Java StringBuilder.substring（）方法的时间复杂度是多少？ 如果它是线性的，是否有一个恒定的时间复杂度方法来获得子串？

Question

In my opinion it should be constant(O(1)) time complexity. However I was told that a new String object has to be instantiated when invoking stringBuilder.substring() method. (It is not static method). If this is true, how can I get a substring within a constant time complexity?

Answer 1

You cannot possibly create a String from a StringBuilder in constant time and have its immutability maintained.

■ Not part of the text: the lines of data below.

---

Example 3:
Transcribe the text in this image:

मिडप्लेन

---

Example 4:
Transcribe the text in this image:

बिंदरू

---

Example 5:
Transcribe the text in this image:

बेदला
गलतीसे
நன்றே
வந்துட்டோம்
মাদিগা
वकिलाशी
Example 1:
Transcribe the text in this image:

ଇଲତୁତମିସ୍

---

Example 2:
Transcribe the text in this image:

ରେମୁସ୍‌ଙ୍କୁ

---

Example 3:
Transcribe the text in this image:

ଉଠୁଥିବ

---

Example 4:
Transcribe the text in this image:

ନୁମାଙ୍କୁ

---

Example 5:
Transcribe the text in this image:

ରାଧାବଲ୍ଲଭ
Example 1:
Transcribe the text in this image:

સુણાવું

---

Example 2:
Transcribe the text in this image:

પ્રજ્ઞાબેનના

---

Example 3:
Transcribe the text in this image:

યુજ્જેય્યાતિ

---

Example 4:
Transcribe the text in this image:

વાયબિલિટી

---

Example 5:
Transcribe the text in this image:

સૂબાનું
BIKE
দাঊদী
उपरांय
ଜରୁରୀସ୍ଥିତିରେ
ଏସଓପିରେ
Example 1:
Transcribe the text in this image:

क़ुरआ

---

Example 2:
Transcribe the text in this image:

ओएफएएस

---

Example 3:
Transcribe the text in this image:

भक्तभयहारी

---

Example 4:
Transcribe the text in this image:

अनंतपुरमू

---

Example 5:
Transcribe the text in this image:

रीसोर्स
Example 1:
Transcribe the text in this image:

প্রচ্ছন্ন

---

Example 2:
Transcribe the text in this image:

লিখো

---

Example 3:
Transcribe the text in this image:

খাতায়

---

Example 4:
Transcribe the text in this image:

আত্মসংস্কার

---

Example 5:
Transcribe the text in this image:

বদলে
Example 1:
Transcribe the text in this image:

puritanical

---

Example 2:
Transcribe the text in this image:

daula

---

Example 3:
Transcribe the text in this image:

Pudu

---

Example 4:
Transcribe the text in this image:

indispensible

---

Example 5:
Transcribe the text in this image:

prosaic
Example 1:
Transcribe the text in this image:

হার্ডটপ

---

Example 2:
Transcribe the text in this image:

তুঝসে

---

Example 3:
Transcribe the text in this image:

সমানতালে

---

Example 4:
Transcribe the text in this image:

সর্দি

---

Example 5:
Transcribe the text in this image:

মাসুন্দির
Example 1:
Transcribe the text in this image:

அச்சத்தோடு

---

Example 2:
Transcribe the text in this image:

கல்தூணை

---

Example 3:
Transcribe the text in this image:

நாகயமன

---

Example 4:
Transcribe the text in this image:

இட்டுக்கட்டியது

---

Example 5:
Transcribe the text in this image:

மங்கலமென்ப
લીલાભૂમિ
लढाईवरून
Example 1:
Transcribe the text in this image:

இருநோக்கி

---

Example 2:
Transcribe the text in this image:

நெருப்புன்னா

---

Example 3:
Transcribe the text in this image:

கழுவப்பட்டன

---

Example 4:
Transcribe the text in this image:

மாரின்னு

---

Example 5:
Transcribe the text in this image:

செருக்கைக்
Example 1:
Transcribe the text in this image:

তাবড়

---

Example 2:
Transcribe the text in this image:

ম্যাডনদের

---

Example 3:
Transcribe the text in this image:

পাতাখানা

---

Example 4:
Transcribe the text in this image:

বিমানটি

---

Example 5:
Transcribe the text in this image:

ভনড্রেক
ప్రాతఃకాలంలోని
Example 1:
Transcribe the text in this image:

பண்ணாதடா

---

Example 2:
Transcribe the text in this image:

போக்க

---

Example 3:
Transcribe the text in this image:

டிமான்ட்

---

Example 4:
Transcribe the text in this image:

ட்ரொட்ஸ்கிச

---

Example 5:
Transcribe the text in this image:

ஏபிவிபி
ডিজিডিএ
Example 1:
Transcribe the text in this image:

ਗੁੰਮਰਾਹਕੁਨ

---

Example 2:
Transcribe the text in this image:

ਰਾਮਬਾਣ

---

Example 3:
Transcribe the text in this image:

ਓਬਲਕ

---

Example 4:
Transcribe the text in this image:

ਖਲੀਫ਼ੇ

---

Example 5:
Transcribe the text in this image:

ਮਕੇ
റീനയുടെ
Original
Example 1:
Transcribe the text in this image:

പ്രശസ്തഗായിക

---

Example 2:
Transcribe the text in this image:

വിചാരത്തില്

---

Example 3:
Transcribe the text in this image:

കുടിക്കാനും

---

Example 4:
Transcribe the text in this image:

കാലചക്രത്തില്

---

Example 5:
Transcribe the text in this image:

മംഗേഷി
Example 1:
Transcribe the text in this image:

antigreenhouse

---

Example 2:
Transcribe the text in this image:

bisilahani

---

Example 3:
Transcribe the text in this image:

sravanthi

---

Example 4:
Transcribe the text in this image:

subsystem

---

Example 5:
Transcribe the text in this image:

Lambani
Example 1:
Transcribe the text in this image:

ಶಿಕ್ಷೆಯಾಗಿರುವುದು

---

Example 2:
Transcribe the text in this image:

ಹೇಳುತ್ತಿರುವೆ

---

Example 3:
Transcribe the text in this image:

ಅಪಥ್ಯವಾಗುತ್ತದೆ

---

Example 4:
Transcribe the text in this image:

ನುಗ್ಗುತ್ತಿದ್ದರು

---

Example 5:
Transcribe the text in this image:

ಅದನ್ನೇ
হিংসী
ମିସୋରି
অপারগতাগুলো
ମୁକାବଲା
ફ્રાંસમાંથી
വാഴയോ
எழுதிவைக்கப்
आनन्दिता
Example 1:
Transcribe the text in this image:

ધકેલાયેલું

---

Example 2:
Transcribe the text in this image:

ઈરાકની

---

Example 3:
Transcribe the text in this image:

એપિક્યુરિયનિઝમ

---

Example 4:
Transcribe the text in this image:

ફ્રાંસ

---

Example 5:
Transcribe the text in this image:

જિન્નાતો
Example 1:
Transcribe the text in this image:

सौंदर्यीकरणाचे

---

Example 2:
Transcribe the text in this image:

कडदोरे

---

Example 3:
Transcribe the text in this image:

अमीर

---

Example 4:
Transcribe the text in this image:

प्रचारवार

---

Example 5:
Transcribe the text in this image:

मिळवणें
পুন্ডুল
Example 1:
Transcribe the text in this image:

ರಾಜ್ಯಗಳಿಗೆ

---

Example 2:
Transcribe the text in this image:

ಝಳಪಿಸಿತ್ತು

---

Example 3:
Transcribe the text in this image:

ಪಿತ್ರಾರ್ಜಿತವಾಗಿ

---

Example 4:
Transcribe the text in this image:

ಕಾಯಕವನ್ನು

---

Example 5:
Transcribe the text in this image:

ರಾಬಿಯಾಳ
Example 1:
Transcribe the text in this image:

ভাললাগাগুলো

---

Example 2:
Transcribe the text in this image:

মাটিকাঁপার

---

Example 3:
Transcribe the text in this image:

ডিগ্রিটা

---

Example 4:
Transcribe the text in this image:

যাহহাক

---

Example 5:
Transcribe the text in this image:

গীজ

Additionally, as of Java 7 Update 25, even String#substring() is linear time because structural sharing actually caused more trouble than it avoided: substring of a huge string retained a reference to the huge char array.

Answer 2

In my opinion it should be constant(O(1)) time complexity.

This is not possible. Since Java strings are immutable, while StringBuilder s are mutable, all operations that produce a String must make a copy.

If this is true, how can I get a substring within a constant time complexity?

You cannot. Without a copy, changing characters inside a substring would mutate the String , which is not allowed.

Answer 3

StringBuilder's substring actually copies the characters from start index to end index, so it tries to array copy of characters of substring length(ie end index-startindex). This will be the time complexity of this operation O(substringlength) as the loop runs from start index to end index which cannot be avoided. With this the substring char[], string object will be instantiated.